• _Document extract_:
== Segment start ==
Normal Course Issuer Bid

Sprott also announced today that the Toronto Stock Exchange (“TSX”) has approved the Company’s notice of intention to amend its previously announced normal course issuer bid (as amended, the "NCIB") that commenced on March 11, 2025 and expires on March 10, 2026. The amendment provides that purchases for cancellation may also be made through alternative U.S. trading systems.

Pursuant to the terms of the NCIB, Sprott may purchase its own common shares for cancellation through the facilities of the TSX, alternative Canadian trading systems, the New York Stock Exchange and/or alternative U.S. trading systems, in each case in accordance with the applicable requirements, through open market purchases at market price and as otherwise permitted under applicable securities laws. The maximum number of common shares which may be purchased by Sprott during the NCIB will not exceed 645,333 common shares being approximately 2.5% of 25,813,335 (representing the number of issued and outstanding common shares as of February 28, 2025). The average daily trading volume (the “ADTV”) of the common shares on the TSX for the six-month period ended February 28, 2025 was 26,765. Under the rules of the TSX, Sprott is entitled to repurchase during the same trading day on the TSX up to 25% of the ADTV of the common shares, being 6,691 common shares, except where such purchases are made in accordance with the “block purchase” exemption under applicable TSX policy. Sprott will effect purchases at varying times commencing on March 11, 2025 and ending on March 10, 2026. In addition to providing shareholders liquidity, Sprott believes that the common shares have been trading in a price range which does not adequately reflect the value of such shares in relation to Sprott’s business and its future prospects.
== Segment end ==
• _Records shown_:
== Segment start ==
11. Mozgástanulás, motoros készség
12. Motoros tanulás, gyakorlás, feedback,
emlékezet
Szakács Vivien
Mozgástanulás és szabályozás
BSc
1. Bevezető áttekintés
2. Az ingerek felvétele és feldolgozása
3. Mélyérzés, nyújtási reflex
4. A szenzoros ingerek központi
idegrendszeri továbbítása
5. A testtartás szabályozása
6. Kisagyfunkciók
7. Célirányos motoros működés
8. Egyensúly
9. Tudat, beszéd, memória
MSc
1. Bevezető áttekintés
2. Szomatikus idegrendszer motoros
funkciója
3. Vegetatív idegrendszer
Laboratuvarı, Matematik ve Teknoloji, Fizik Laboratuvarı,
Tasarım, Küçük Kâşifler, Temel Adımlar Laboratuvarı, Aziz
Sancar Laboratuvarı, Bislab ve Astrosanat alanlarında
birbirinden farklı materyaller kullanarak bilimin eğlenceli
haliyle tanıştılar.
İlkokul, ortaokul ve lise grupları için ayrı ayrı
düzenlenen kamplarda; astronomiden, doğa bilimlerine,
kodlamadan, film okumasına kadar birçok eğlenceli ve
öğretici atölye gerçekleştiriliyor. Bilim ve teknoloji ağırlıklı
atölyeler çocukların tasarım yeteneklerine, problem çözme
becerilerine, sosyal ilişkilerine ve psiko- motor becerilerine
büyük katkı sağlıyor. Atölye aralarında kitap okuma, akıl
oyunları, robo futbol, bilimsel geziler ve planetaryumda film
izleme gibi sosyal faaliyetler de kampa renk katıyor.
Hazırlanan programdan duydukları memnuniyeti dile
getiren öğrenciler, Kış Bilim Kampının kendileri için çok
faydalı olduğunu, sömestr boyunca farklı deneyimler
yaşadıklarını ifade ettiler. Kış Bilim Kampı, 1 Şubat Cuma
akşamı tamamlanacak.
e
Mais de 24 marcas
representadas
== Segment end ==
• _Required actions_:
1/ Through which trading venues may Sprott purchase its common shares for cancellation, according to the NCIB excerpt? List them all.
2/ Could you render the records from their first line through the line containing "Laboratuvarı, Matematik ve" as a Markdown table with the columns Row and Line, omitting blank lines?
The records are unrelated to the NCIB excerpt.

• _Task-by-task results_:
1/
- The facilities of the TSX
- Alternative Canadian trading systems
- The New York Stock Exchange
- Alternative U.S. trading systems

2/
| Row | Line |
|---|---|
| 1 | 11. Mozgástanulás, motoros készség |
| 2 | 12. Motoros tanulás, gyakorlás, feedback, |
| 3 | emlékezet |
| 4 | Szakács Vivien |
| 5 | Mozgástanulás és szabályozás |
| 6 | BSc |
| 7 | 1. Bevezető áttekintés |
| 8 | 2. Az ingerek felvétele és feldolgozása |
| 9 | 3. Mélyérzés, nyújtási reflex |
| 10 | 4. A szenzoros ingerek központi |
| 11 | idegrendszeri továbbítása |
| 12 | 5. A testtartás szabályozása |
| 13 | 6. Kisagyfunkciók |
| 14 | 7. Célirányos motoros működés |
| 15 | 8. Egyensúly |
| 16 | 9. Tudat, beszéd, memória |
| 17 | MSc |
| 18 | 1. Bevezető áttekintés |
| 19 | 2. Szomatikus idegrendszer motoros |
| 20 | funkciója |
| 21 | 3. Vegetatív idegrendszer |
| 22 | Laboratuvarı, Matematik ve Teknoloji, Fizik Laboratuvarı, |